![matthew mcconaughey memoir matthew mcconaughey memoir](https://i.ytimg.com/vi/5mwj843G7ns/hqdefault.jpg)
McConaughey’s original plan was to become a lawyer, but during his sophomore year of college at the University of Texas, he began to consider film school instead. But as his book makes clear, his upbringing shaped him as a storyteller. None of this fits squarely with the easygoing image that McConaughey has become known for. She’s now quarantined with him and his family in Austin during the pandemic and they’ve long patched up their wounds, but after his initial taste of stardom, the actor writes that his mother seemed to be “a woman more enamored with fame than was.” McConaughey also admits that fame made his relationship with his mother more difficult later in his life. Divorced twice and remarried to each other three times, the actor’s parents are introduced in an early scene getting into a bloody scrap over dinner that ultimately ended with them dropping to their knees and having sex on the kitchen floor. ( The Cut asked McConaughey about this never-before-discussed abuse in a recent interview, and he insisted that the experiences didn’t affect him long term, nor did he “need or pursue” help afterward.) He also dives into the complex but loving relationship that his parents, Jim and Kay McConaughey, shared with each other. Even before the first chapter of the book begins, the actor confides that he was blackmailed into sex at fifteen and “molested by a man at eighteen,” though he says that he’s never felt like a victim. For starters, the memoir gets unexpectedly dark at several points. Greenlights doesn’t necessarily set out to destroy the mythology of McConaughey or his “McConaissance,” but it does challenge these preconceptions.

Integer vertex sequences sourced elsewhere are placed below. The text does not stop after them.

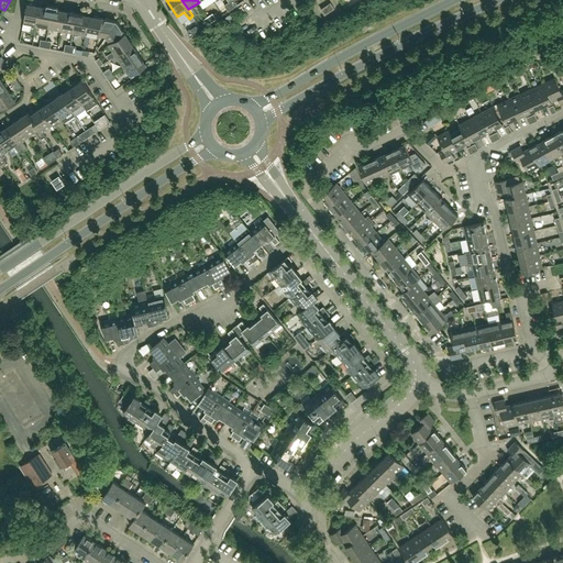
[(324,15),(334,9),(331,2),(321,9),(324,15)]
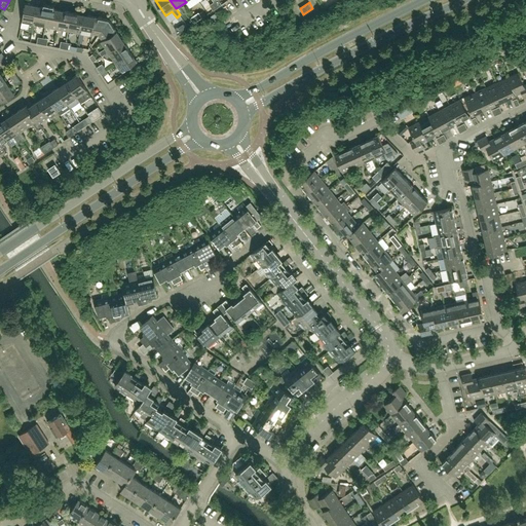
[(34,24),(37,6),(26,3),(22,22),(30,23),(28,30),(33,31),(34,24)]
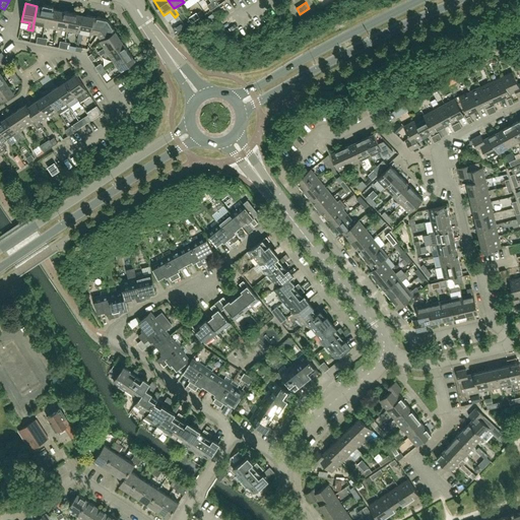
[(45,25),(49,8),(37,6),(34,23),(45,25)]
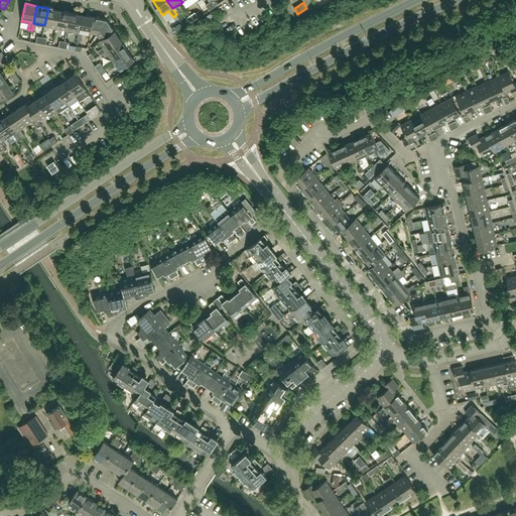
[(55,28),(59,10),(48,8),(44,25),(55,28)]
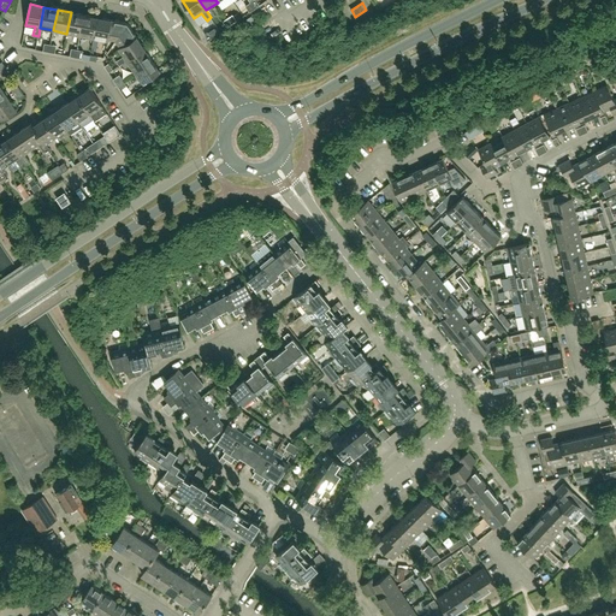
[(81,36),(84,15),(71,12),(66,34),(81,36)]
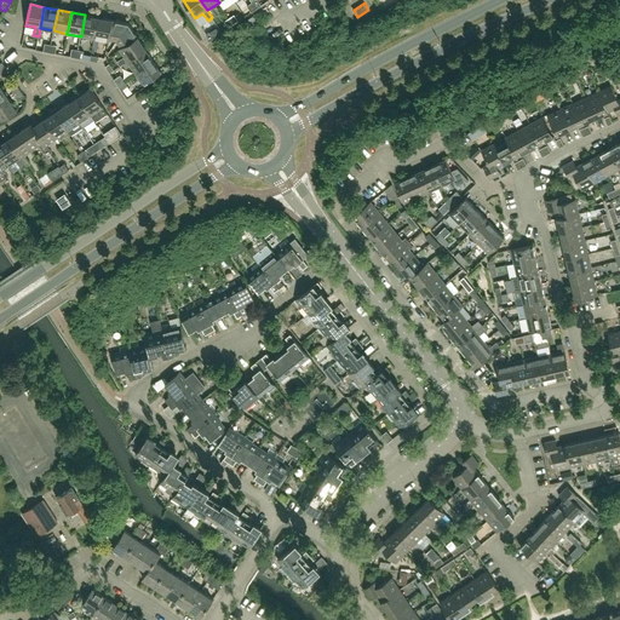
[(95,39),(98,17),(85,15),(81,36),(95,39)]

![matthew mcconaughey memoir matthew mcconaughey memoir](https://cdn.britannica.com/18/181118-131-4C99C050/Matthew-McConaughey-season-True-Detective-2014.jpg)
![matthew mcconaughey memoir matthew mcconaughey memoir](https://www.presspassla.com/wp-content/uploads/2020/11/MM_16x9-e1605720687968.jpg)
It’s a wild ride to be sure, but if you enjoy McConaughey and all of the eccentricities and contradictions that come with him, it’s one you won’t want to miss.
#MATTHEW MCCONAUGHEY MEMOIR FULL#
But reading Greenlights was a delightful surprise, full of stories that hadn’t been shared on late night talk shows or made headlines over the years. His career and his presence have been inescapable for most of my life, so if you’d asked me prior to reading the book if I knew pretty much all there was to know about the actor, I’d have said yes. I was born and raised in Texas, same as McConaughey, and I went to the University of Texas at Austin, cheering on the Longhorns, too. “The closer to the root the hotter it gets.” “Truth’s like a jalapeño,” he writes at one point. It’s part biography, part playbook-a recollection of crucial moments in the actor’s life punctuated by life lessons and colorful aphorisms that can only be found in the South.
![matthew mcconaughey memoir matthew mcconaughey memoir](https://image.tmdb.org/t/p/w600_and_h900_bestv2/dgCHe0Kk8h64HF6hDimiqGKhct9.jpg)
Written over the course of a 52-day self-imposed exile in the West Texas desert with 36 years’ worth of journals, the book is a collage of memories, photographs, poems, notes to self, and bumper stickers that make up the past 50 years of his life. “This isn’t your traditional memoir,” he writes. In fact, he’s so serious about this, it’s the very first line in his book. Greenlights will be published on October 20.Matthew McConaughey wants you to know that Greenlights isn’t your typical celebrity autobiography.
#MATTHEW MCCONAUGHEY MEMOIR HOW TO#
He has space from the time he was sure he and How to Lose a Guy in 10 Days co-star Kate Hudson were going to win Choice Movie Liplock at the 2003 Teen Choice Awards, but lost to Reese Witherspoon and Josh Lucas in Sweet Home Alabama. McConaughey will have to make room on his awards shelf for a Nobel Prize. That’s when life’s a poem and we start getting what we want and what we need at the same time.” When we realize that they all eventually turn green, that’s when they reveal their rhyme. We don’t like the red and yellow lights because they take up our time. The Interstellar star named the book Greenlights because “it’s a story about how I have and we all can catch more of them in this life we’re living. info at – On sale 10.20.20 /6rwwqPL7rqĬosmically thoughtful McConaughey is one of my favorite McConaugheys ( Professor McConaughey is up there, too). Are you lit? #GreenlightsBook available now for preorder.